Malgré le silence des victimes, le rapport de HRW mentionne plusieurs cas à l’instar de celui d’une fillette de 12 ans violée le 5 juillet par quatre combattants du M23 alors qu’elle cherchait de l’eau près de son village dans le territoire de Rutshuru ; ou encore le cas d’un combattant du M23 qui le 15 avril 2013 près de Bunagana a accosté une jeune femme de 18 ans et lui a tiré une balle dans la jambe parce qu’elle a refusé d’avoir une relation sexuelle avec lui.

Des recrutements forcés au Rwanda et en RDC impliquant même des jeunes garçons

Selon HRW, les habitants de la région et des anciens rebelles ayant déserté ont fait état d’opérations récentes de recrutement forcé d’hommes et de garçons au Rwanda et à l’Est de la RDC pour le compte de M23.
.....
**CONSIGNE:** Recopiez fidèlement le passage de l'extrait sur le rapport de HRW, en commençant par « Malgré le silence » et en poursuivant jusqu'à « compte de M23. ».

**DONNÉES FOURNIES:**
.....
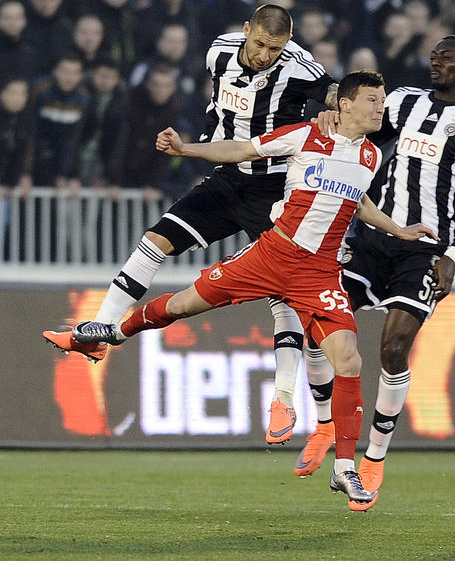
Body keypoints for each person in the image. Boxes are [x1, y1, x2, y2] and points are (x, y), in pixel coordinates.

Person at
.....
**CORRIGÉ:**
Malgré le silence des victimes, le rapport de HRW mentionne plusieurs cas à l’instar de celui d’une fillette de 12 ans violée le 5 juillet par quatre combattants du M23 alors qu’elle cherchait de l’eau près de son village dans le territoire de Rutshuru ; ou encore le cas d’un combattant du M23 qui le 15 avril 2013 près de Bunagana a accosté une jeune femme de 18 ans et lui a tiré une balle dans la jambe parce qu’elle a refusé d’avoir une relation sexuelle avec lui.

Des recrutements forcés au Rwanda et en RDC impliquant même des jeunes garçons

Selon HRW, les habitants de la région et des anciens rebelles ayant déserté ont fait état d’opérations récentes de recrutement forcé d’hommes et de garçons au Rwanda et à l’Est de la RDC pour le compte de M23.